Продолжите отрывок о Набокове и фокуснике в цирке Чинизелли, начиная сразу после его последнего предложения.

Цитируемый отрывок »
##########

Другая врезавшаяся в память сцена произошла в цирке Чинизелли. Английский чародей, хорошо известный в Лондоне, но никогда раньше не гастролировавший в Петербурге, с
обирался показать фокус с зажженной лампой, которая, очевидно, должна была исчезнуть. Суть этого номера состояла в том, что вначале он делал вид, что раскрывает свой фокус, то есть убедил зрителей, будто бы из-за его неумелости, которую он великолепно имитировал… они видят, каким образом он прячет лампу. После этого зрителей должен был ждать сюрприз: в том месте, куда фокусник столь неловко спрятал лампу, ее не оказывалось. Но как только публика заметила его неуклюжие пассы, она начала неодобрительно шикать, и в зале поднялся такой шум, что фокус пришлось прервать. Мне было очень жаль фокусника, но, с другой стороны, такому хитроумному трюку было не место в программе, состоящей главным образом из танцующих лошадей, красноносых клоунов и львов с грустными глазами20.
Жизнь всегда представлялась Набокову обманчивой и волшебной, гораздо более искусной, чем обычно кажется, а правда — ловким фокусником, который делает вид, что открывает больше, чем собирался, а на самом деле держит про запас нечто большее, то, о чем не догадывается никто. Как писатель он постоянно совершенствовал свою технику, доводя ее до уровня, соответствующего его представлению о жизни: он тасовал условности, прятал в рукаве сочувствие, словно по волшебству трансформировал слова в миры.

##########

Исходные данные »
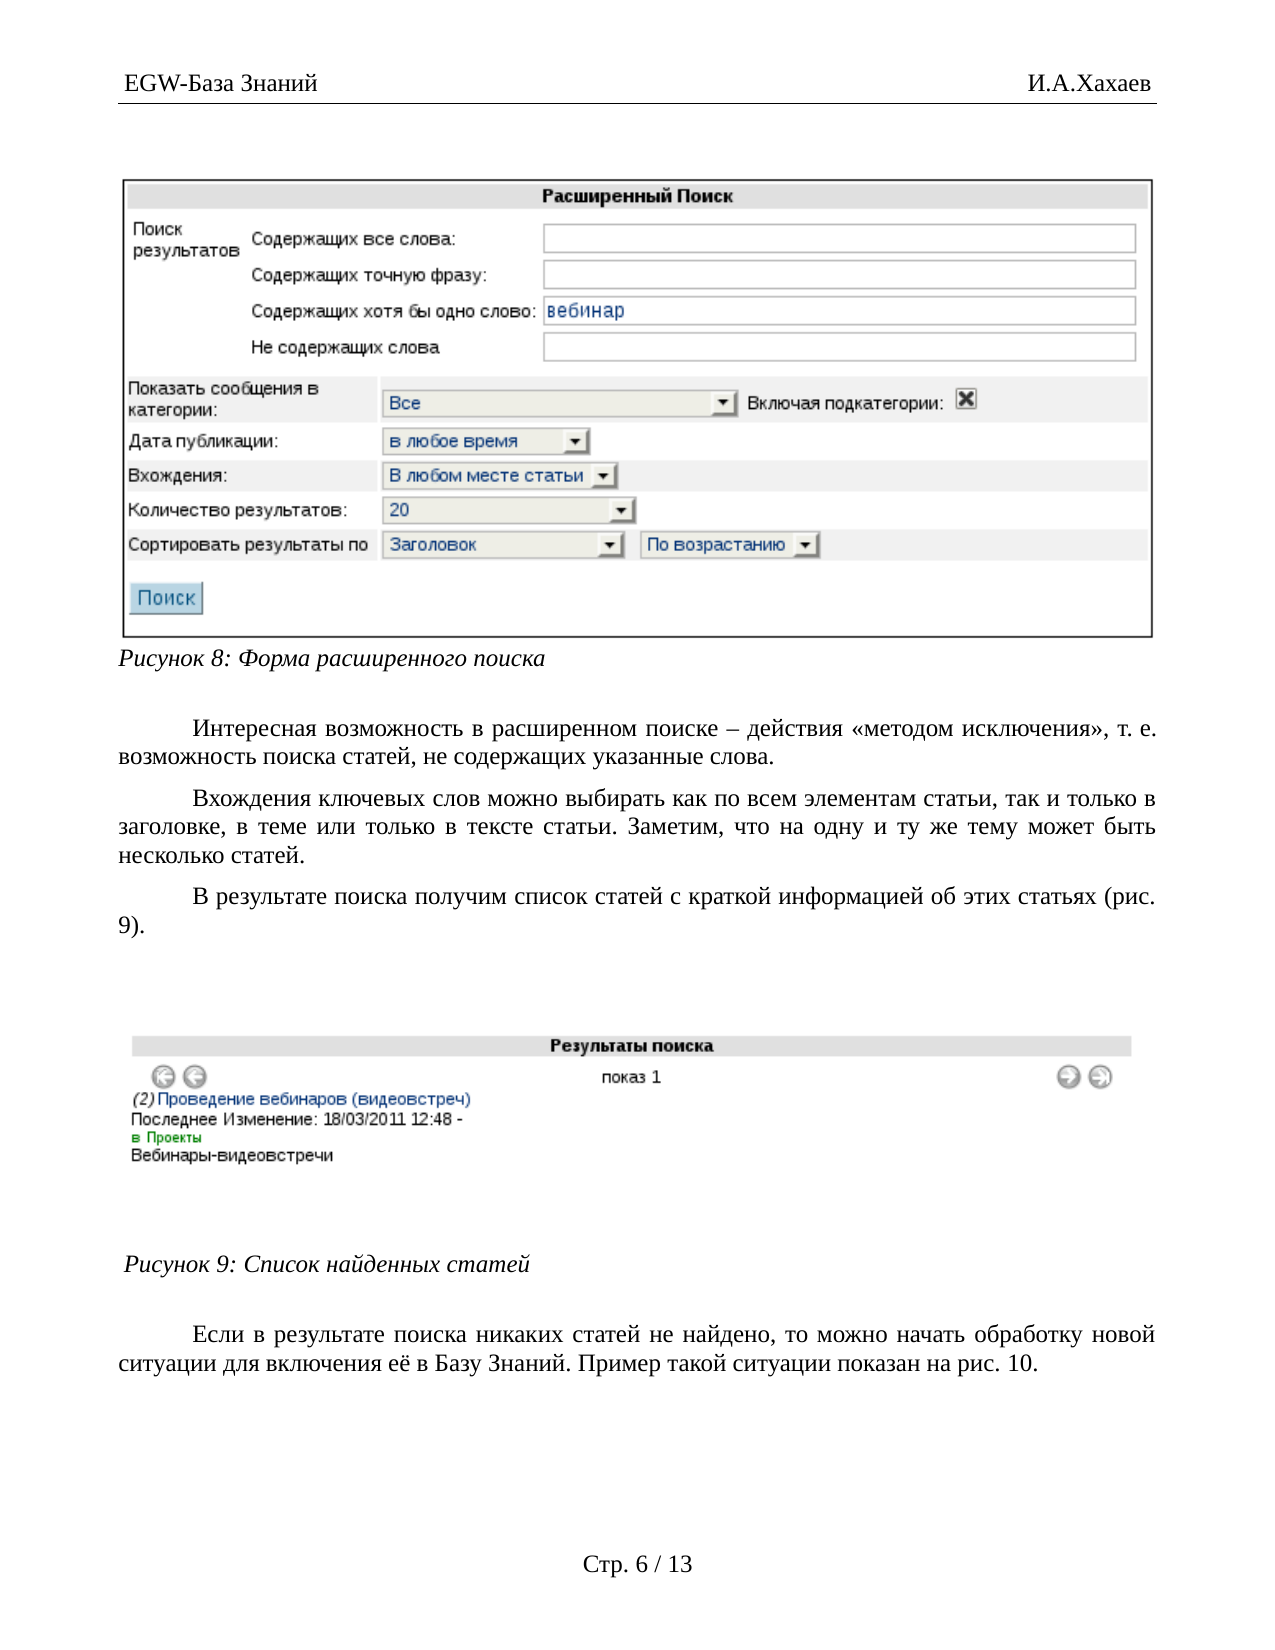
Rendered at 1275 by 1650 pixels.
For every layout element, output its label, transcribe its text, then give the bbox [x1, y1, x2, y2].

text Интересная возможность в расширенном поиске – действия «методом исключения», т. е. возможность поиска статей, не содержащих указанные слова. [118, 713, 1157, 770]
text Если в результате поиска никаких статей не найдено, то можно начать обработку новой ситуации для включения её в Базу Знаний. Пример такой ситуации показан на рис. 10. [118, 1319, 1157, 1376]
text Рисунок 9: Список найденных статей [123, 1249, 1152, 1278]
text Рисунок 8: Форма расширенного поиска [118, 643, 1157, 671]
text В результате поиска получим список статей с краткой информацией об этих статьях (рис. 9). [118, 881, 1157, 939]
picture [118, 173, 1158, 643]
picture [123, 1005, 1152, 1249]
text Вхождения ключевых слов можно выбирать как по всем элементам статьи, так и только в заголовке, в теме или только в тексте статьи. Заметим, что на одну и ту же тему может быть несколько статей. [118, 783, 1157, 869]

##########

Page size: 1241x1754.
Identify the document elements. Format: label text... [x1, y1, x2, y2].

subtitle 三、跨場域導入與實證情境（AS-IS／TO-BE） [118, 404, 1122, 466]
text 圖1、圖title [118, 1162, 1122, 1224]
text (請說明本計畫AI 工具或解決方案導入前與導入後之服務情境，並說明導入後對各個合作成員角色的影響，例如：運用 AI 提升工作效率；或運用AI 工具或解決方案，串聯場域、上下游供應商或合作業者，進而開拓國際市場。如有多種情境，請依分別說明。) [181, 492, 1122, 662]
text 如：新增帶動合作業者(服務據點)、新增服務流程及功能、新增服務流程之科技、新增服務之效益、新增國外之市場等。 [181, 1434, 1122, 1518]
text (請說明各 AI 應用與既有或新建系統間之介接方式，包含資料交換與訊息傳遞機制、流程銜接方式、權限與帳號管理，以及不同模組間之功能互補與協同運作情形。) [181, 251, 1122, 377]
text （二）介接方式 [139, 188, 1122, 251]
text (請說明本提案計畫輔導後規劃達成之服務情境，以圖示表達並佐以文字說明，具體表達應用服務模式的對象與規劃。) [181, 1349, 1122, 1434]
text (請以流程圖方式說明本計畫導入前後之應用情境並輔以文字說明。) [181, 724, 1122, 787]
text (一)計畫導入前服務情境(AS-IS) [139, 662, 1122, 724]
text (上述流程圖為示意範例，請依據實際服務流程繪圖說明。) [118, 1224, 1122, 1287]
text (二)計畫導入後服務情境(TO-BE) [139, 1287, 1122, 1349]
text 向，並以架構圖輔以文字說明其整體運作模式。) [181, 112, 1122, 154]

##########

Результат задания »
III
В школе Владимир лавировал между тем, что ему хотелось изучать, и тем, что от него требовали21. У него и у Сергея вплоть до 1915 года все еще были домашние учителя, но ни они, ни школа не играли такой важной роли в его образовании в эти годы, как чтение.
Эрудиция Владимира Дмитриевича и его любознательность служили сыну великолепным примером. Как криминалист, он был широко начитан в психологии и, когда Владимиру было двенадцать-тринадцать лет, дал ему прочесть своего любимого Уильяма Джеймса22. Преклонение Джеймса перед тайнами и многосторонностью сознания, его критический ум, его эклектические обзоры последних клинических исследований и его попытка дать эволюционное объяснение сознанию, возможно, помогли Набокову устоять перед архаическим мифотворчеством и ведовством Фрейда. Набоков на всю жизнь сохранил восхищение перед Уильямом Джеймсом, однако так никогда и не полюбил романы его брата, Генри Джеймса.
Владимир Дмитриевич, прекрасно знавший русскую, английскую, французскую и немецкую литературу, рано научил сына наслаждаться настоящей поэзией. Самыми любимыми авторами Набокова-отца были Пушкин, Шекспир и Флобер, и к четырнадцати-пятнадцати годам Владимир, который все еще мог увлекаться приключенческими повестями баронессы Окси или английскими журналами для детей, также «прочитал или перечитал всего Толстого по-русски, всего Шекспира по-английски и всего Флобера по-французски». И это еще не все: «В Петербурге в возрасте от десяти до пятнадцати лет я, должно быть, прочел больше прозы и поэзии — английской, русской и французской, чем за любые другие пять лет своей жизни. Особенно я любил Уэллса, По, Браунинга, Китса, Флобера, Вердена, Рембо, Чехова, Толстого и Александра Блока»23.
В городе Владимир находил книги по вкусу, роясь в отцовской библиотеке или в черных коробках с карточками ее каталога. В дождливые дни в Выре он подолгу обследовал библиотеку своего деда Рукавишникова или дополнительные полки, выплеснувшиеся во внутреннюю галерею с железной лестницей посредине24.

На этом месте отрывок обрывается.